L'Emilia-Romagna registra un preoccupante aumento degli arresti tra i minori e un uso crescente di armi da parte dei giovanissimi. I Carabinieri lanciano un appello alla prevenzione nelle scuole.
Aumento preoccupante dei reati giovanili
I dati dei Carabinieri in Emilia-Romagna mostrano un incremento significativo dei minorenni fermati. Il numero è passato da 90 a 140 nell'ultimo anno. Questo rappresenta un aumento del 55%. Un'altra statistica allarmante riguarda l'uso di armi. Sono stati 291 i giovanissimi coinvolti in reati di questo tipo. L'anno precedente erano 215.
Questi numeri delineano un quadro della devianza giovanile nella regione. Le cifre sono state rese note durante la celebrazione per il 212° anniversario della fondazione dell'Arma. L'evento si è tenuto presso la caserma 'Manara' a Bologna.
Campagna nelle scuole contro la violenza
Il comandante regionale, generale Enrico Scandone, ha annunciato una nuova iniziativa. «Partiremo a breve con una campagna nelle scuole», ha dichiarato. L'obiettivo è sensibilizzare i ragazzi sui pericoli. «Spiegare ai ragazzi che i coltelli danno una falsa sicurezza», ha aggiunto Scandone. Ha sottolineato come la vita non sia un videogioco. «Chi porta un coltello non si rende conto che la vita non è un videogioco, dove finita la partita si riparte», ha spiegato. Le conseguenze possono essere devastanti. «Si può fare del male qualcuno e a se stessi e andare incontro a conseguenze penali che rovinano la vita», ha avvertito.
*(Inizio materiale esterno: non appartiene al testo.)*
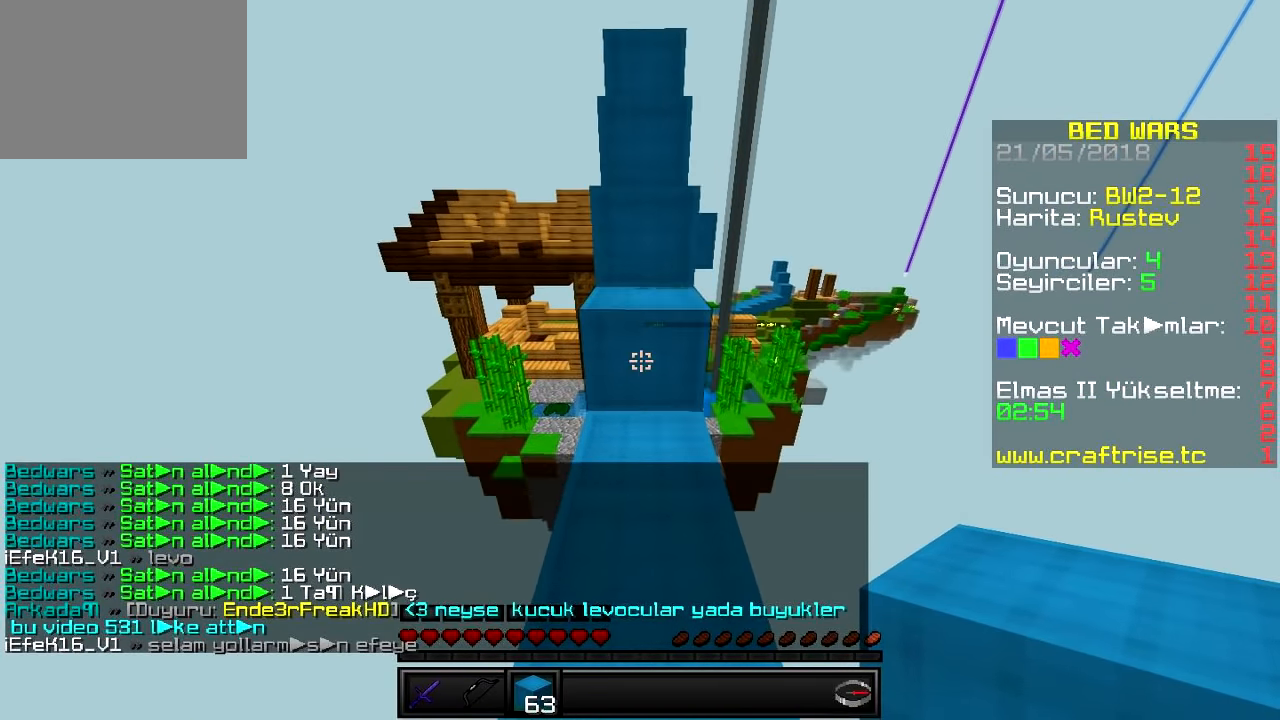
{"keys": ["w"], "events": []}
Scandone ha evidenziato l'impegno dell'Arma nella promozione della legalità. Sono stati organizzati 961 incontri nelle scuole. Hanno partecipato circa 47mila studenti. L'iniziativa mira a sviluppare la cultura del rispetto reciproco. Combatte ogni forma di bullismo. Mette in guardia sui pericoli delle devianze.
Altri reati e misure di prevenzione
Il furto rimane il reato più diffuso nella regione. Si contano 4.608 denunce e 728 arresti. Per le rapine, i denunciati sono stati 741 e gli arrestati 344. Si registra un aumento dell'11% per le denunce e del 38% per gli arresti.
Diminuisce il numero di persone arrestate per violenza domestica o di genere. Si è passati da 336 a 289. Aumentano invece le denunce, con un +28%. Crescono anche le attivazioni dei codici rossi, da 3.301 a 2.969. Sono stati sequestrati 506 chili di stupefacenti. Le misure di prevenzione notificate sono state 764.
Tra gli ospiti presenti alla cerimonia, figuravano l'ex premier Romano Prodi. Presenti anche il capogruppo di Fratelli d'Italia alla Camera Galeazzo Bignami e il campione di sci Alberto Tomba.